After this create model, which reflects the materialized view
class BlogsWithCategoriesAndTagsCombined(models.Model):
id = models.IntegerField(primary_key=True)
blog_title = models.CharField(max_length=200, unique=True)
blog_content = models.TextField()
blog_created_at = models.DateTimeField()
blog_is_published = models.BooleanField()
category_id = models.IntegerField()
category_name = models.CharField(max_length=200)
tag_count = models.IntegerField()
tags = models.JSONField()
class Meta:
managed = False
db_table = "mv_blogs_with_categories_and_tags_combined"
def __str__(self):
return self.blog_title
Notice the meta class here, it has managed = False
, this tells django to not create the table for this model in the database.

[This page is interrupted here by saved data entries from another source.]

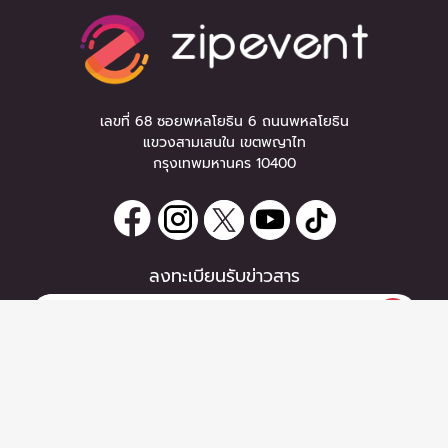
เลขที่ 68 ซอยพหลโยธิน 6 ถนนพหลโยธิน
แขวงสามเสนใน เขตพญาไท
กรุงเทพมหานคร 10400
ลงทะเบียนรับข่าวสาร
0 items
|
ซื้อตั๋ว
หากท่านมีคำถาม หรือข้อแนะนำ
ซื้อตั๋ว
กรุณาติดต่อเราได้ที่
Email :
support@zipeventapp.com
Call Center :
02 038 5150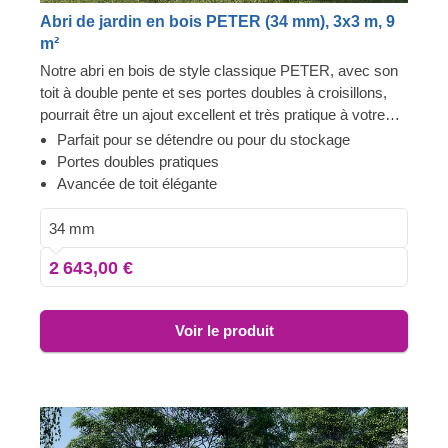
Abri de jardin en bois PETER (34 mm), 3x3 m, 9
m²
Notre abri en bois de style classique PETER, avec son
toit à double pente et ses portes doubles à croisillons,
pourrait être un ajout excellent et très pratique à votre
espace de jardin ! Cette structure multifonctionnelle peut
Parfait pour se détendre ou pour du stockage
être aménagée comme un espace de repos, un espace
Portes doubles pratiques
de stockage, ou une combinaison des deux ! Son design
Avancée de toit élégante
compact et fonctionnel ne surcharge pas votre espace,
et offrira suffisamment de place pour aménager un coin
34 mm
détente ou un espace de rangement.
2 643,00 €
Voir le produit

Once this is done, querying it is as simple as
queryset = BlogsWithCategoriesAndTagsCombined.objects.all()
Since materialized views rely on the tables for the data, when a table updates, we’ll have to manually refresh the materialized views, this can be done inside a cron job using django-crontab or celery.